▶ [Task to carry out]: All entries must be given again exactly as written.

▶ [Material supplied]:
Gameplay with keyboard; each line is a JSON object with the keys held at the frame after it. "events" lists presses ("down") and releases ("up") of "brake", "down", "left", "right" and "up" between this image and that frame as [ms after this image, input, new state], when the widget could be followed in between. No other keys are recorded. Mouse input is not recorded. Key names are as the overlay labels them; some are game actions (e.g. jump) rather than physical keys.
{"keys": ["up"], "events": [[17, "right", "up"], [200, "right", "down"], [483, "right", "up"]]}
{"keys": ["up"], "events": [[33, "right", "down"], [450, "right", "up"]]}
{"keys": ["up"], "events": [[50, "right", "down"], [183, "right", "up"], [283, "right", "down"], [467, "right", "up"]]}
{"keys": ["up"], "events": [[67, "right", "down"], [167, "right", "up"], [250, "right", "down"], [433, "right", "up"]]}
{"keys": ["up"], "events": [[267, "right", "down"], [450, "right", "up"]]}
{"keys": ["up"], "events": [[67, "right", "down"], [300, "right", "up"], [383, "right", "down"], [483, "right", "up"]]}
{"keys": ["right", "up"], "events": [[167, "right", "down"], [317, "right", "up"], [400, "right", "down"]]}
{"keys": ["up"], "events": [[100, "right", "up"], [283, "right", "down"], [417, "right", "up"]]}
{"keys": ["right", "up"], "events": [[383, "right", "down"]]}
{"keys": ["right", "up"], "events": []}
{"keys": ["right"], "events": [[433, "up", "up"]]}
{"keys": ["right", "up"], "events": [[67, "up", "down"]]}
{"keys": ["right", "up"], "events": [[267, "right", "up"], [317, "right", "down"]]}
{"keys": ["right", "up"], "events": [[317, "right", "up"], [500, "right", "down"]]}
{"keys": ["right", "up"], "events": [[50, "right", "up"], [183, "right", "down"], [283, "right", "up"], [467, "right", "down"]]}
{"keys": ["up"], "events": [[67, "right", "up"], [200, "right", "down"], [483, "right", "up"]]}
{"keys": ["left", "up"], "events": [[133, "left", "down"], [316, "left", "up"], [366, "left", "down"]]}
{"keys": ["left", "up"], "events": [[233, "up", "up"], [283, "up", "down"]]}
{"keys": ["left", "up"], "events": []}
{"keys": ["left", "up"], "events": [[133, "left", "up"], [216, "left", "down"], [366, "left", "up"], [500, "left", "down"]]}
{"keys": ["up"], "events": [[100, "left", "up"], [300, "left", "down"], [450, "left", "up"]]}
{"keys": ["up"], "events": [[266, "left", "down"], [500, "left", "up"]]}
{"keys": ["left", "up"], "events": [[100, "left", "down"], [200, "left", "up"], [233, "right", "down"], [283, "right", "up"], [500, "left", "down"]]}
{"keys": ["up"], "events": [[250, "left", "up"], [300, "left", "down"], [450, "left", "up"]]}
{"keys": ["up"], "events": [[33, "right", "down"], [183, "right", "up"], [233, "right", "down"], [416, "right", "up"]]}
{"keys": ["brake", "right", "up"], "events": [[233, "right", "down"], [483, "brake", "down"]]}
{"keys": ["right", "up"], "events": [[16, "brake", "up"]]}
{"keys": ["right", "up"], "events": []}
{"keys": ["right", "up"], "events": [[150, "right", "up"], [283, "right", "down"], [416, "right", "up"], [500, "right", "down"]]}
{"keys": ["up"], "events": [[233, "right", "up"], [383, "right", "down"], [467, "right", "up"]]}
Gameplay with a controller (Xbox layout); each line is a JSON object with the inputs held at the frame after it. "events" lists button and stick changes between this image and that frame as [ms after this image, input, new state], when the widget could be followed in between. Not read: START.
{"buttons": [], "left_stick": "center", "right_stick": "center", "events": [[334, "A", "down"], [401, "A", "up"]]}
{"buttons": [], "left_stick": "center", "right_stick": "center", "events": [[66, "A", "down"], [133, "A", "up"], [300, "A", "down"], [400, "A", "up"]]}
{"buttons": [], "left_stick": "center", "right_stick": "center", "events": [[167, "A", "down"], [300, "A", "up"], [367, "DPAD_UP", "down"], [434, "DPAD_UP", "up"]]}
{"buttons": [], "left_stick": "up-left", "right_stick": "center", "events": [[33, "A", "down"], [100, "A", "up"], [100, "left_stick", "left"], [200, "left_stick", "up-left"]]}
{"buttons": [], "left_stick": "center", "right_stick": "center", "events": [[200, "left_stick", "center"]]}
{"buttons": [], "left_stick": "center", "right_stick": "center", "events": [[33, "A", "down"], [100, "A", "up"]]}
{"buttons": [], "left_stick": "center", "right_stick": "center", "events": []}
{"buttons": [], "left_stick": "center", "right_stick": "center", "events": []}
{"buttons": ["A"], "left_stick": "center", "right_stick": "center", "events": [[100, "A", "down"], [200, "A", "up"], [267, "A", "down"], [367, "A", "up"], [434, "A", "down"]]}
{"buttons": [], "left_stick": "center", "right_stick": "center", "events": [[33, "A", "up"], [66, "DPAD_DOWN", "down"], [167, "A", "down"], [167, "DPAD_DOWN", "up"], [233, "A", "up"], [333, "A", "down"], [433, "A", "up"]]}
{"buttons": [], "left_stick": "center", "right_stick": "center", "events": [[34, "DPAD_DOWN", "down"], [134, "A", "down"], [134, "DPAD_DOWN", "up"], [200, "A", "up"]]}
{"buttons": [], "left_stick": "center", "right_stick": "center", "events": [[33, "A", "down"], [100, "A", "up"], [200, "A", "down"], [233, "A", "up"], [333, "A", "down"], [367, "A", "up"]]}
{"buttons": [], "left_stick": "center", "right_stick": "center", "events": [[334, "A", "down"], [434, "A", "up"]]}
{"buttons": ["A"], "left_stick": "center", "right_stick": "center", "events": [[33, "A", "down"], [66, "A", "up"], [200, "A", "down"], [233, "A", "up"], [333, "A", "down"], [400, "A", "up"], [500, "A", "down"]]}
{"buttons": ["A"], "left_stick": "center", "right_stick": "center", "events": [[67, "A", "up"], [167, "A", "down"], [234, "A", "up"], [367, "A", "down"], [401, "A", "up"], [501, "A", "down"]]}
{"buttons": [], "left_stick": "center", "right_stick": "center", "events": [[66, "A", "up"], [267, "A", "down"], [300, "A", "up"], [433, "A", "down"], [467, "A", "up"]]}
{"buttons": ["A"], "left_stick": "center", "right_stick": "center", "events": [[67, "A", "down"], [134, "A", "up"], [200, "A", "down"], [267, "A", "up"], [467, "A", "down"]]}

▶ [Written response]:
Gameplay with keyboard; each line is a JSON object with the keys held at the frame after it. "events" lists presses ("down") and releases ("up") of "brake", "down", "left", "right" and "up" between this image and that frame as [ms after this image, input, new state], when the widget could be followed in between. No other keys are recorded. Mouse input is not recorded. Key names are as the overlay labels them; some are game actions (e.g. jump) rather than physical keys.
{"keys": ["up"], "events": [[17, "right", "up"], [200, "right", "down"], [483, "right", "up"]]}
{"keys": ["up"], "events": [[33, "right", "down"], [450, "right", "up"]]}
{"keys": ["up"], "events": [[50, "right", "down"], [183, "right", "up"], [283, "right", "down"], [467, "right", "up"]]}
{"keys": ["up"], "events": [[67, "right", "down"], [167, "right", "up"], [250, "right", "down"], [433, "right", "up"]]}
{"keys": ["up"], "events": [[267, "right", "down"], [450, "right", "up"]]}
{"keys": ["up"], "events": [[67, "right", "down"], [300, "right", "up"], [383, "right", "down"], [483, "right", "up"]]}
{"keys": ["right", "up"], "events": [[167, "right", "down"], [317, "right", "up"], [400, "right", "down"]]}
{"keys": ["up"], "events": [[100, "right", "up"], [283, "right", "down"], [417, "right", "up"]]}
{"keys": ["right", "up"], "events": [[383, "right", "down"]]}
{"keys": ["right", "up"], "events": []}
{"keys": ["right"], "events": [[433, "up", "up"]]}
{"keys": ["right", "up"], "events": [[67, "up", "down"]]}
{"keys": ["right", "up"], "events": [[267, "right", "up"], [317, "right", "down"]]}
{"keys": ["right", "up"], "events": [[317, "right", "up"], [500, "right", "down"]]}
{"keys": ["right", "up"], "events": [[50, "right", "up"], [183, "right", "down"], [283, "right", "up"], [467, "right", "down"]]}
{"keys": ["up"], "events": [[67, "right", "up"], [200, "right", "down"], [483, "right", "up"]]}
{"keys": ["left", "up"], "events": [[133, "left", "down"], [316, "left", "up"], [366, "left", "down"]]}
{"keys": ["left", "up"], "events": [[233, "up", "up"], [283, "up", "down"]]}
{"keys": ["left", "up"], "events": []}
{"keys": ["left", "up"], "events": [[133, "left", "up"], [216, "left", "down"], [366, "left", "up"], [500, "left", "down"]]}
{"keys": ["up"], "events": [[100, "left", "up"], [300, "left", "down"], [450, "left", "up"]]}
{"keys": ["up"], "events": [[266, "left", "down"], [500, "left", "up"]]}
{"keys": ["left", "up"], "events": [[100, "left", "down"], [200, "left", "up"], [233, "right", "down"], [283, "right", "up"], [500, "left", "down"]]}
{"keys": ["up"], "events": [[250, "left", "up"], [300, "left", "down"], [450, "left", "up"]]}
{"keys": ["up"], "events": [[33, "right", "down"], [183, "right", "up"], [233, "right", "down"], [416, "right", "up"]]}
{"keys": ["brake", "right", "up"], "events": [[233, "right", "down"], [483, "brake", "down"]]}
{"keys": ["right", "up"], "events": [[16, "brake", "up"]]}
{"keys": ["right", "up"], "events": []}
{"keys": ["right", "up"], "events": [[150, "right", "up"], [283, "right", "down"], [416, "right", "up"], [500, "right", "down"]]}
{"keys": ["up"], "events": [[233, "right", "up"], [383, "right", "down"], [467, "right", "up"]]}
Gameplay with a controller (Xbox layout); each line is a JSON object with the inputs held at the frame after it. "events" lists button and stick changes between this image and that frame as [ms after this image, input, new state], when the widget could be followed in between. Not read: START.
{"buttons": [], "left_stick": "center", "right_stick": "center", "events": [[334, "A", "down"], [401, "A", "up"]]}
{"buttons": [], "left_stick": "center", "right_stick": "center", "events": [[66, "A", "down"], [133, "A", "up"], [300, "A", "down"], [400, "A", "up"]]}
{"buttons": [], "left_stick": "center", "right_stick": "center", "events": [[167, "A", "down"], [300, "A", "up"], [367, "DPAD_UP", "down"], [434, "DPAD_UP", "up"]]}
{"buttons": [], "left_stick": "up-left", "right_stick": "center", "events": [[33, "A", "down"], [100, "A", "up"], [100, "left_stick", "left"], [200, "left_stick", "up-left"]]}
{"buttons": [], "left_stick": "center", "right_stick": "center", "events": [[200, "left_stick", "center"]]}
{"buttons": [], "left_stick": "center", "right_stick": "center", "events": [[33, "A", "down"], [100, "A", "up"]]}
{"buttons": [], "left_stick": "center", "right_stick": "center", "events": []}
{"buttons": [], "left_stick": "center", "right_stick": "center", "events": []}
{"buttons": ["A"], "left_stick": "center", "right_stick": "center", "events": [[100, "A", "down"], [200, "A", "up"], [267, "A", "down"], [367, "A", "up"], [434, "A", "down"]]}
{"buttons": [], "left_stick": "center", "right_stick": "center", "events": [[33, "A", "up"], [66, "DPAD_DOWN", "down"], [167, "A", "down"], [167, "DPAD_DOWN", "up"], [233, "A", "up"], [333, "A", "down"], [433, "A", "up"]]}
{"buttons": [], "left_stick": "center", "right_stick": "center", "events": [[34, "DPAD_DOWN", "down"], [134, "A", "down"], [134, "DPAD_DOWN", "up"], [200, "A", "up"]]}
{"buttons": [], "left_stick": "center", "right_stick": "center", "events": [[33, "A", "down"], [100, "A", "up"], [200, "A", "down"], [233, "A", "up"], [333, "A", "down"], [367, "A", "up"]]}
{"buttons": [], "left_stick": "center", "right_stick": "center", "events": [[334, "A", "down"], [434, "A", "up"]]}
{"buttons": ["A"], "left_stick": "center", "right_stick": "center", "events": [[33, "A", "down"], [66, "A", "up"], [200, "A", "down"], [233, "A", "up"], [333, "A", "down"], [400, "A", "up"], [500, "A", "down"]]}
{"buttons": ["A"], "left_stick": "center", "right_stick": "center", "events": [[67, "A", "up"], [167, "A", "down"], [234, "A", "up"], [367, "A", "down"], [401, "A", "up"], [501, "A", "down"]]}
{"buttons": [], "left_stick": "center", "right_stick": "center", "events": [[66, "A", "up"], [267, "A", "down"], [300, "A", "up"], [433, "A", "down"], [467, "A", "up"]]}
{"buttons": ["A"], "left_stick": "center", "right_stick": "center", "events": [[67, "A", "down"], [134, "A", "up"], [200, "A", "down"], [267, "A", "up"], [467, "A", "down"]]}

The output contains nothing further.